— Start Document extract —

Sorry if this is a silly question, even though they're all owned under the same company do TJ Maxx, Marshall's and Home Goods all carry the same stuff or does it differ on the store?


----------



## Vsalz

Generally yes, but their inventory is haphazard and spotty. So just because one location of any one store gets something, there is no guarantee it will show up anywhere else. And if it's sold, there's no guarantee they will get more. So if you want it, you must buy it when you see it


----------



## RCIAG

For anyone that's looking for anything you want, whether it's a broom or a pumpkin or a bust, please GRAB STUFF NOW IF YOU WANT IT & CAN AFFORD IT, IT WON'T BE THERE COME OCTOBER!!

That can't be said enough & should be said on the top of every page of this thread!!

I know we all like to wait for sales but there are no sales at these stores & there's no "back room" stuff usually. If it's on the floor that's it. They'll get a couple of shipments but even by Sept. when the "normals" start thinking of Halloween it will be slim pickings on certain stuff.


----------



## miss_halloween

RCIAG said:


> For anyone that's looking for anything you want, whether it's a broom or a pumpkin or a bust, please GRAB STUFF NOW IF YOU WANT IT & CAN AFFORD IT, IT WON'T BE THERE COME OCTOBER!!
> 
> That can't be said enough & should be said on the top of every page of this thread!!
> 
> I know we all like to wait for sales but there are no sales at these stores & there's no "back room" stuff usually. If it's on the floor that's it. They'll get a couple of shipments but even by Sept. when the "normals" start thinking of Halloween it will be slim pickings on certain stuff.



Hi all! Just wanted to second what this previous poster has said!

I worked at HomeGoods for 8 years during high school and college (yes, it was a joy - I got the first pick of all the Halloween items each year and my heart was happy). It is true. If you do not buy what you like when you see it, you are running a huge risk of never seeing it again.

Particular items will come in every year, but then there are select items that will never come in again. As a cashier, customers would always say to me, "I was just here earlier, and now 'such and such' is gone!" -- to which I'd always reiterate, "you have to get it when you see it".

— End Document extract —

What you need to do:
**a)** Answer these questions from the thread about TJ Maxx, Marshall's and HomeGoods stock:
(i) Which three stores does the opening post name?
(ii) According to RCIAG, in what month do the "normals" start thinking of Halloween?
(iii) For how many years did miss_halloween work at HomeGoods, and in what role did customers speak to miss_halloween there?
**b)** Decide whether each statement agrees with the thread about TJ Maxx, Marshall's and HomeGoods stock. Answer yes or no, and quote the words that decide it.
(i) Vsalz says a store is sure to restock an item once it sells out.
(ii) RCIAG says these stores do not hold sales.
(iii) miss_halloween worked at HomeGoods only during college.
**c)** Write the next part of the thread about TJ Maxx, Marshall's and HomeGoods stock, starting after its final sentence.
The records come from a source unrelated to the thread about TJ Maxx, Marshall's and HomeGoods stock.

— Start Provided information —

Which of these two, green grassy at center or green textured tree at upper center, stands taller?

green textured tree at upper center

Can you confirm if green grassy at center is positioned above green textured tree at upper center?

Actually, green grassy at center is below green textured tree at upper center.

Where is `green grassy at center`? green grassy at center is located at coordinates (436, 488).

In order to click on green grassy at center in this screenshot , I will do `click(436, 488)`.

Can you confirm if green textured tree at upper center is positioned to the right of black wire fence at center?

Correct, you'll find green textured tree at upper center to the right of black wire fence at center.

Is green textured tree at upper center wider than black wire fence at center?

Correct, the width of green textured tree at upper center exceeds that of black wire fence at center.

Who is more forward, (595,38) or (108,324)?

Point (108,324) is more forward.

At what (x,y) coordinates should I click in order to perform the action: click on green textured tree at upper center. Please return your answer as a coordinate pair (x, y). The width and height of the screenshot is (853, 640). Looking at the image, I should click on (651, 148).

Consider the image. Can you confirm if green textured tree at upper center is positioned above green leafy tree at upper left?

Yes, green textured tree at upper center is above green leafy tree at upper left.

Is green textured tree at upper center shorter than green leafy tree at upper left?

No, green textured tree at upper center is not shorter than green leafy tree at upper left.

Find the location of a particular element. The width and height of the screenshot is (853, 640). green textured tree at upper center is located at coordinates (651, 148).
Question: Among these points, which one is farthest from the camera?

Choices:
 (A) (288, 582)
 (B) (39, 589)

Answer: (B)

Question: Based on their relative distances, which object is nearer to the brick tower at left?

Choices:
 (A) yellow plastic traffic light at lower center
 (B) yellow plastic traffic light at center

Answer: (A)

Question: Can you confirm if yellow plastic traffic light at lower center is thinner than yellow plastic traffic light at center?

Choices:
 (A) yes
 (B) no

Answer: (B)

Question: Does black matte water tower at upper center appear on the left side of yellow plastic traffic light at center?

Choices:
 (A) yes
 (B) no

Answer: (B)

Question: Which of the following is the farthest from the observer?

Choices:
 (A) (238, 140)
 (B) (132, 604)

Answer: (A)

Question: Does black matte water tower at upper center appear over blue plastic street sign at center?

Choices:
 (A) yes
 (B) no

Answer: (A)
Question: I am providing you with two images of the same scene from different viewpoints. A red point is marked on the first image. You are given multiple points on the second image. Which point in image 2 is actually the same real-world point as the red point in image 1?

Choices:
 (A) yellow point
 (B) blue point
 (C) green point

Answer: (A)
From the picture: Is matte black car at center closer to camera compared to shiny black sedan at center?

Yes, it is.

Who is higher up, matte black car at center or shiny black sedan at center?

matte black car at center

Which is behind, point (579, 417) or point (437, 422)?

— End Provided information —

Answers to the exercise:
**a)**
(i) TJ Maxx, Marshall's and Home Goods.
(ii) September ("Sept.").
(iii) 8 years, as a cashier.

**b)**
(i) No: "And if it's sold, there's no guarantee they will get more."
(ii) Yes: "there are no sales at these stores"
(iii) No: "I worked at HomeGoods for 8 years during high school and college"

**c)**
The return policy is 30 days with your receipt to get your money back or after 30 days or without your receipt (w/ price tags still on item) is store credit. So, the worst that can happen is that you end up getting store credit... but I'd hate to see anyone on here miss out on an item that they truly love. Whether that means it's an impulse buy or not.

Happy Halloween hunting, friends!!!


----------



## disembodiedvoice

I drove by two TJ Maxx's and a Marshalls today and passed on going in because I told myself it was too early. I did go into HG and there was nothing, not even a open shelf. If I have time going to check out TM ! I can't believe I skipped it. I want one of the hats and some boots. My store had 2 of the brooms last year and they stayed in the store for over a month, I passed on them each time but now hearing so many people want one, I now want one too. I do that every year, get swept up in the hysteria and buy toooo much crap !


----------



## LairMistress

Misfit Ghoul said:


> Sorry if this is a silly question, even though they're all owned under the same company do TJ Maxx, Marshall's and Home Goods all carry the same stuff or does it differ on the store?


We have a tiny TJ Maxx nearby, and neither of the other stores are close. Our store usually has one whole aisle, half of another, and the endcaps of both, and that is it. Maybe that's all that other stores have too, but when I lived in Vegas, our HomeGoods was just packed with Halloween!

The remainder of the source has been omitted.